Ich habe ein Logo in 4c.
Davon ist das Symbol in 2 Farben und der Name des Unternehmens in schwarz.
Jetzt ist das Problem, dass die Schrift sehr klein ist und bei einem 4Farbdruck es ja zu Passerungenauigkeiten kommen kann. Wie wandel ich es in ein 1C um? Heisst dass ich lade ins Xpress zwei Bilder? Die Bildmarke in 4C und die Schrift in Graustufen?
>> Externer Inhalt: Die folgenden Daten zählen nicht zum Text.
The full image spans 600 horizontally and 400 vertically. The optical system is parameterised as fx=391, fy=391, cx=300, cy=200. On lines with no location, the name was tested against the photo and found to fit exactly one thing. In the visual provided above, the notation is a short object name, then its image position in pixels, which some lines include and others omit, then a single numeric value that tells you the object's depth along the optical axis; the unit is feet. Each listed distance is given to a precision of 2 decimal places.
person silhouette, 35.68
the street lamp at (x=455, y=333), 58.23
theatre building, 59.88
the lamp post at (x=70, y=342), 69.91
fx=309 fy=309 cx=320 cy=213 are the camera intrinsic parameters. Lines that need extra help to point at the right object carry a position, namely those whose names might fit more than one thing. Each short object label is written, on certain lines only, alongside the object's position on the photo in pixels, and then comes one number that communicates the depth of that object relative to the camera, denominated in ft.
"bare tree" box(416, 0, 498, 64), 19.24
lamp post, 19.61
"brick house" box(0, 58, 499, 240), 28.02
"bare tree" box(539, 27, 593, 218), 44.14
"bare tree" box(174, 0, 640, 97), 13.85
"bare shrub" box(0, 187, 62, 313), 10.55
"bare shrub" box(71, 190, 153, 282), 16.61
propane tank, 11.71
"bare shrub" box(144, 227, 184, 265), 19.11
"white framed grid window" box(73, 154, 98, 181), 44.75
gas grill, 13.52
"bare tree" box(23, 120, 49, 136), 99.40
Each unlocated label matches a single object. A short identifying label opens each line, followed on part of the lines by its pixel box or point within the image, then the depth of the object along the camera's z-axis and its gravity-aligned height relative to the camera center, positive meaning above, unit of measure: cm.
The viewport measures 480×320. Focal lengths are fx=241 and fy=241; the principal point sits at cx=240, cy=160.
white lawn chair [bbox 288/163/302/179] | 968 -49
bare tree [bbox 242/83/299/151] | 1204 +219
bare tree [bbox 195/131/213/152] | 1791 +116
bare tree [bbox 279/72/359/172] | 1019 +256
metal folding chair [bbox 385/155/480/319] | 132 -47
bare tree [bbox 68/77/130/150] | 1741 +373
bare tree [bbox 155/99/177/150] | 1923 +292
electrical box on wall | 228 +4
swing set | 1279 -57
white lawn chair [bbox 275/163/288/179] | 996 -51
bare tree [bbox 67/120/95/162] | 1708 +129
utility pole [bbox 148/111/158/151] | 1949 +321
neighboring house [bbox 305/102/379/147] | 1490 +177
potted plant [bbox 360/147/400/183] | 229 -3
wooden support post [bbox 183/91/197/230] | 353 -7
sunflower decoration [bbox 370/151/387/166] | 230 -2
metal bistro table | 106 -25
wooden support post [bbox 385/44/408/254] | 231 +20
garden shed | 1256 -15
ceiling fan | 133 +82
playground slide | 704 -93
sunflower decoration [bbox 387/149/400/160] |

Oder was bedeudet sonst 1C?
Wie mache ich das?

danke

lg Langos


----------



## janoc (10. Dezember 2007)

4c = 4 Farben (CMYK)
1c = 1 Farbe

In welchem Dateiformat hast du das Logo vorliegen?


----------



## Langos (11. Dezember 2007)

jpg

Oder soll ich am besten die Schrift anfordern?


----------



## Langos (11. Dezember 2007)

andersrum die Frage:

Wie speichere ich in 1c ist das nicht automatisch CMYK oder RGB, auch wenn ich nur zb schwarz habe.
ich habe jetzt ein eps-File bekommen. Kann ich damit die Schrift in 1C abspeichern

Bitte dringend um Info!!

danke
langos


----------



## janoc (11. Dezember 2007)

1c bedeutet dass es nur aus einem Farbkanal besteht bzw. dass für den Druck nur eine Farbe zur verfügung steht, dh. Schwarzweiß-Druck im Normalfall.
Bei 4c stehen 4 Farben zur Verfügung, im Normalfall CMYK (Cyan, Magenta, Yellow, Black) aus denen dann alle Farben gemischt werden können.

Wenn das Dokument sauber angelegt ist, dann sollte das Schwarz des Unternehmennamen KEIN sog. Buntschwarz sein (also aus allen Farben zusammengemischt) sondern ein reines 100% K - Schwarz. somit müssen keine 4 Farben übereinandergepasst werden und es kann auch zu keinen Ungenauigkeiten kommen – auch wenn die anderen Elemente im .eps aus mehreren Farben bestehen.

Ausserdem würde _ich_ sowas prinzipiell nicht mit Photoshop sondern einem Vektorprogramm machen (Illustrator & Co)

Dh. du kannst in einem 4C-Dokument 1C-Elemente enthalten haben.


----------